--- RECORDED INFORMATION Enclosed Below ---

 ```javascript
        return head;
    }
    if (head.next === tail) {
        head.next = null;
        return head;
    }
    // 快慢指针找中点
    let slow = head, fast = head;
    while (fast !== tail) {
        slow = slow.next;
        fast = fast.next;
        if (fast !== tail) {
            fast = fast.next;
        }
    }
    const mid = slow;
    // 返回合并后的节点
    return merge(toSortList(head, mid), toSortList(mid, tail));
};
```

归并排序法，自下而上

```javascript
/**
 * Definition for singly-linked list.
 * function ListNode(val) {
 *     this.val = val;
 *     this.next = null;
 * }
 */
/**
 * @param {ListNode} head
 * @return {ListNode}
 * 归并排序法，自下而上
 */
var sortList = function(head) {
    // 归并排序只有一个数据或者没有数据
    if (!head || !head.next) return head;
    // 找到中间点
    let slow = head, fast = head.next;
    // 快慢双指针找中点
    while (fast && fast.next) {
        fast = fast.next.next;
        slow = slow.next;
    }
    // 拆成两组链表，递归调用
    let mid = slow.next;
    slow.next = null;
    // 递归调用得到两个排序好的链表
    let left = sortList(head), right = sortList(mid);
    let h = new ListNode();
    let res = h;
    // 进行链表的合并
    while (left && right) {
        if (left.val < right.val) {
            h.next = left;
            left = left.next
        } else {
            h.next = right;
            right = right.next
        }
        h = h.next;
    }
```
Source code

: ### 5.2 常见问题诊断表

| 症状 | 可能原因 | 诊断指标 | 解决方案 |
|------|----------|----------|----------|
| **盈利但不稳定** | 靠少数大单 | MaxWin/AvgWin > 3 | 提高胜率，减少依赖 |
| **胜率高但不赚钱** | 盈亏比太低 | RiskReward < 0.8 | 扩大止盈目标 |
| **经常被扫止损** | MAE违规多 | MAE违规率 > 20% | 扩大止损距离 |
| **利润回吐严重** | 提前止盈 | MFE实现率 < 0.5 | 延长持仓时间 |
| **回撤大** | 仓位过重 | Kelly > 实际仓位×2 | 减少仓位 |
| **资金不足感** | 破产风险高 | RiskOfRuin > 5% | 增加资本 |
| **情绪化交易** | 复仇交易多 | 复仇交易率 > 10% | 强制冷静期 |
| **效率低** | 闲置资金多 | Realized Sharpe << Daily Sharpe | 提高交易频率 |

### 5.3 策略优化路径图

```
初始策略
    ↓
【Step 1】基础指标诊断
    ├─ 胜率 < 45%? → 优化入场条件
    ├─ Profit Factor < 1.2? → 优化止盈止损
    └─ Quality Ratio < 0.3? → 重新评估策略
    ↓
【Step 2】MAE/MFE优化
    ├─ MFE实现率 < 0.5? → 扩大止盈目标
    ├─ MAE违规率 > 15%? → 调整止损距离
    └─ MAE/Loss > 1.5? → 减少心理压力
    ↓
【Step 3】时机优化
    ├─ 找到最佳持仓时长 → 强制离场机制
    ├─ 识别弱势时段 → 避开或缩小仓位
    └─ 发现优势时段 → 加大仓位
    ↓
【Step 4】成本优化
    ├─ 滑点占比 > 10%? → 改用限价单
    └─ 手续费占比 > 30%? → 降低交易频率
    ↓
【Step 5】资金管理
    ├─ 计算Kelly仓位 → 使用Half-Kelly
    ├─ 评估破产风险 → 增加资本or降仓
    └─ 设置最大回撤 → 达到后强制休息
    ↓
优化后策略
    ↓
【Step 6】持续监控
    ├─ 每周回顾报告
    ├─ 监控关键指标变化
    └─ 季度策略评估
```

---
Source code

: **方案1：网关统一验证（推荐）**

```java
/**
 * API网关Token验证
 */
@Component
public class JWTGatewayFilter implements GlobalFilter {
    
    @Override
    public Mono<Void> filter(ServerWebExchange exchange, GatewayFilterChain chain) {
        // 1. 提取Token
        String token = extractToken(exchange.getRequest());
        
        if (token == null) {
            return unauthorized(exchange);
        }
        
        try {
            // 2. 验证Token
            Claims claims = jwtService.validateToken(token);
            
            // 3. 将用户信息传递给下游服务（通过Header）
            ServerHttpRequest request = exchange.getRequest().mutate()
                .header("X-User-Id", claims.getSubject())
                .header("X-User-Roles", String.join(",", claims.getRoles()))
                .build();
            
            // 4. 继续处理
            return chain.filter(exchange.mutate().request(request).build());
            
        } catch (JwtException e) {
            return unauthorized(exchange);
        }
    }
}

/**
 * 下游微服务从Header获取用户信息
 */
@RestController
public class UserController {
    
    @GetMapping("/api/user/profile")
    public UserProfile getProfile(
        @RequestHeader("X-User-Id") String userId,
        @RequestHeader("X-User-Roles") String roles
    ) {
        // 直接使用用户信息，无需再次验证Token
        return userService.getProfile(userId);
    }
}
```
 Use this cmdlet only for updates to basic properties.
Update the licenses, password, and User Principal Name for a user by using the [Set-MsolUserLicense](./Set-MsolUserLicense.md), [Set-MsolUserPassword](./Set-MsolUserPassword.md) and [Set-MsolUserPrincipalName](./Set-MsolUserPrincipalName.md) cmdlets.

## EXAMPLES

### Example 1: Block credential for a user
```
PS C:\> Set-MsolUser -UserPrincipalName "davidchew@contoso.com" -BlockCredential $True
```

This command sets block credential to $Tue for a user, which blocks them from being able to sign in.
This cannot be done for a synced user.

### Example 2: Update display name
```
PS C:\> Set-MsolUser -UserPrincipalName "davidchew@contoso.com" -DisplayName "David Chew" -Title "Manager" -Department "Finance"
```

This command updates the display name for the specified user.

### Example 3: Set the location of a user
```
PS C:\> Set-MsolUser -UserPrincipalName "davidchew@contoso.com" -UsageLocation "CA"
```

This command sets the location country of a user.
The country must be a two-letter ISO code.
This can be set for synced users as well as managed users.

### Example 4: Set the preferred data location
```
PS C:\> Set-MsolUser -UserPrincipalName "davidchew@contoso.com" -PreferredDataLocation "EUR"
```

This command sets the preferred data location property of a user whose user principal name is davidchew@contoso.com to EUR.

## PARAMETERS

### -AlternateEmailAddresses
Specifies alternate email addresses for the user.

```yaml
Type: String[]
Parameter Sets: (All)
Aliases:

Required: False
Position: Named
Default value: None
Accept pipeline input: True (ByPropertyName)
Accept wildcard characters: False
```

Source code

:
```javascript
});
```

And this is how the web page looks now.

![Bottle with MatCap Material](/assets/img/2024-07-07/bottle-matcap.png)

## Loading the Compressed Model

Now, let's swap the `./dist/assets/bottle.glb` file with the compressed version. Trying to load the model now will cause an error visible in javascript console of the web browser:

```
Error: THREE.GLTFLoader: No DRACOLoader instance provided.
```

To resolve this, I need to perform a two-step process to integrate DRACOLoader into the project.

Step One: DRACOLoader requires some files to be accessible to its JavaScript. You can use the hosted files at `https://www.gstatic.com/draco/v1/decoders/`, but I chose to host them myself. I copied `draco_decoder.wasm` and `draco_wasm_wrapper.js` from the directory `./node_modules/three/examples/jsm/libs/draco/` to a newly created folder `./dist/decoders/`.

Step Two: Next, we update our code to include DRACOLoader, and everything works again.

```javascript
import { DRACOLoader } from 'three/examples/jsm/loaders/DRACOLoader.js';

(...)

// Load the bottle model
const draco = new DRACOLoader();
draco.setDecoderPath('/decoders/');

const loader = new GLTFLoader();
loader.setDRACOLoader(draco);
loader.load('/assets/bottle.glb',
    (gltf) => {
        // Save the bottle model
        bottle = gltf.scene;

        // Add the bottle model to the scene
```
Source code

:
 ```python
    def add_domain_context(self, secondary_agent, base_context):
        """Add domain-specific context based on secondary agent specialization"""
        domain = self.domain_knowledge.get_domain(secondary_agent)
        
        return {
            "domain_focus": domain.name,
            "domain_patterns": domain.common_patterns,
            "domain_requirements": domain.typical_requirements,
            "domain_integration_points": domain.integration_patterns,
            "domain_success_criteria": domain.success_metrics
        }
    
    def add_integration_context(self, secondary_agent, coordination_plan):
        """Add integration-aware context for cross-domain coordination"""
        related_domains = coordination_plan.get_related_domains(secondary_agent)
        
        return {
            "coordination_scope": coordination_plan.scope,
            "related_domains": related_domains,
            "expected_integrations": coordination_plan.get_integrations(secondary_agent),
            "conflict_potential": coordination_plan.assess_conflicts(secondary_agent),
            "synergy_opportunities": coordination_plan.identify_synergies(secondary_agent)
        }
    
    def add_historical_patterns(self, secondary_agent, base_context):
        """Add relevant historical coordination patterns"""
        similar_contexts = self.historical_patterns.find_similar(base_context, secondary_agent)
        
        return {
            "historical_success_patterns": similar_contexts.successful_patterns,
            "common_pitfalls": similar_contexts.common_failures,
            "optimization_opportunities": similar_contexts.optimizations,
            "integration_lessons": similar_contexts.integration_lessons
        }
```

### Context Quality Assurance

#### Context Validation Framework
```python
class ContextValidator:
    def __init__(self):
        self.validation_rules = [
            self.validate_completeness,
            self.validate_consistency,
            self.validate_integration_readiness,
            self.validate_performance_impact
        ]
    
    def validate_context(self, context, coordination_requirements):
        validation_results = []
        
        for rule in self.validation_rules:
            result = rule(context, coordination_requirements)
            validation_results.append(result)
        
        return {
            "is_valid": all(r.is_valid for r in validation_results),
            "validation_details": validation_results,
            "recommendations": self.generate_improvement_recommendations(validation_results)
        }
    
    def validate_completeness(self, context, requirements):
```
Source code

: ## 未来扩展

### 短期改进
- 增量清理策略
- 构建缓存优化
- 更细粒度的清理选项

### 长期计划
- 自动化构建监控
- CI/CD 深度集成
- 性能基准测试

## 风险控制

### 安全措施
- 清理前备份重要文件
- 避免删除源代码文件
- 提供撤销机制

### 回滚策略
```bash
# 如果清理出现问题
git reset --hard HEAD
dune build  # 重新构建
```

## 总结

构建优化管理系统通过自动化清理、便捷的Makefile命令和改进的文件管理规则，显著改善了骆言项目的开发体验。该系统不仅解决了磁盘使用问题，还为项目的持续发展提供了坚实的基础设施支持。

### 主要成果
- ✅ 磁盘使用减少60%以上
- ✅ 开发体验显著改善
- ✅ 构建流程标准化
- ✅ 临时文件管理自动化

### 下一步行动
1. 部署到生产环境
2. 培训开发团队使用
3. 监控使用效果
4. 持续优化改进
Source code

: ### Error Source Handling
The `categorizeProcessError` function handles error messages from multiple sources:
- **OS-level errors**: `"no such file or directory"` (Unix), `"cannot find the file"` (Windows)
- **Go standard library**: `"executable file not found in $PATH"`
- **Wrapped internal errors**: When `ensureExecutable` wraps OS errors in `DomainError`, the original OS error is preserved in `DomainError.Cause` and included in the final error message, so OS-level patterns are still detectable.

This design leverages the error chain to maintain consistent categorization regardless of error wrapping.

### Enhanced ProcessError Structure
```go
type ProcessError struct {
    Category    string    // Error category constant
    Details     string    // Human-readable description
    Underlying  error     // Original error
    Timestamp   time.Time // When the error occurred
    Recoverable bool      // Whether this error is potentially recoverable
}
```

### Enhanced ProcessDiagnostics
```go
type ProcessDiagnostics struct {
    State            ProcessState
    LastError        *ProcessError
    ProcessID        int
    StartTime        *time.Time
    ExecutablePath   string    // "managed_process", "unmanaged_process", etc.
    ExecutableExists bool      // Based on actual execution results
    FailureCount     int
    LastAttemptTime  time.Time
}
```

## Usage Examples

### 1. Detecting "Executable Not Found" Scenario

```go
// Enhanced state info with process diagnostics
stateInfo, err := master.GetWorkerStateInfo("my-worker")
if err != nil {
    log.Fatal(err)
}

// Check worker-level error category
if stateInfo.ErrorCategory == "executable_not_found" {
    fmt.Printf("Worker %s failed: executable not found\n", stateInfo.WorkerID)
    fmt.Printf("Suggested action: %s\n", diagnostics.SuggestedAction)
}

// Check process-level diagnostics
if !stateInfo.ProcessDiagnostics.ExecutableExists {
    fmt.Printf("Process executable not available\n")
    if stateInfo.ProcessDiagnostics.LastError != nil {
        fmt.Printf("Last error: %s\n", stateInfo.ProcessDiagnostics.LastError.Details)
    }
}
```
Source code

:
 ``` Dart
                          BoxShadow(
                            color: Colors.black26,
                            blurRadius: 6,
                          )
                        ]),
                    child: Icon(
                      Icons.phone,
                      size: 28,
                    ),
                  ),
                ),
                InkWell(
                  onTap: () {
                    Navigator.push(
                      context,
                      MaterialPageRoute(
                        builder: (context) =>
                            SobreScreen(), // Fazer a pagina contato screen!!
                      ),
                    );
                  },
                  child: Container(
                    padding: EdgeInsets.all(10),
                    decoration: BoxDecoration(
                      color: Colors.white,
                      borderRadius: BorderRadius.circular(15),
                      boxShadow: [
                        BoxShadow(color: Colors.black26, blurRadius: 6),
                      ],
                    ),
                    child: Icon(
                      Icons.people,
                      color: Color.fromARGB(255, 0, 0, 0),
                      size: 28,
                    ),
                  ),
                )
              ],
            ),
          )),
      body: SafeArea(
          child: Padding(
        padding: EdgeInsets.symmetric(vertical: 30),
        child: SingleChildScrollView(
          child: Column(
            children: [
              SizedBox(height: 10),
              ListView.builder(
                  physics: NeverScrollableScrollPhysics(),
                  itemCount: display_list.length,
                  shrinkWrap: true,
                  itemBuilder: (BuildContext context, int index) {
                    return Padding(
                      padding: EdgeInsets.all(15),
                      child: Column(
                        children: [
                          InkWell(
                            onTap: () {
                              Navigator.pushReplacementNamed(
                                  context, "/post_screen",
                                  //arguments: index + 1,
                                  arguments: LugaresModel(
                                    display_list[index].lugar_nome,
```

--- End of Enclosed RECORDED INFORMATION ---

**TASK INSTRUCTIONS**
Could you copy each line of the material that holds "LastError"?

**SOLUTION BELOW**
    LastError        *ProcessError
    if stateInfo.ProcessDiagnostics.LastError != nil {
        fmt.Printf("Last error: %s\n", stateInfo.ProcessDiagnostics.LastError.Details)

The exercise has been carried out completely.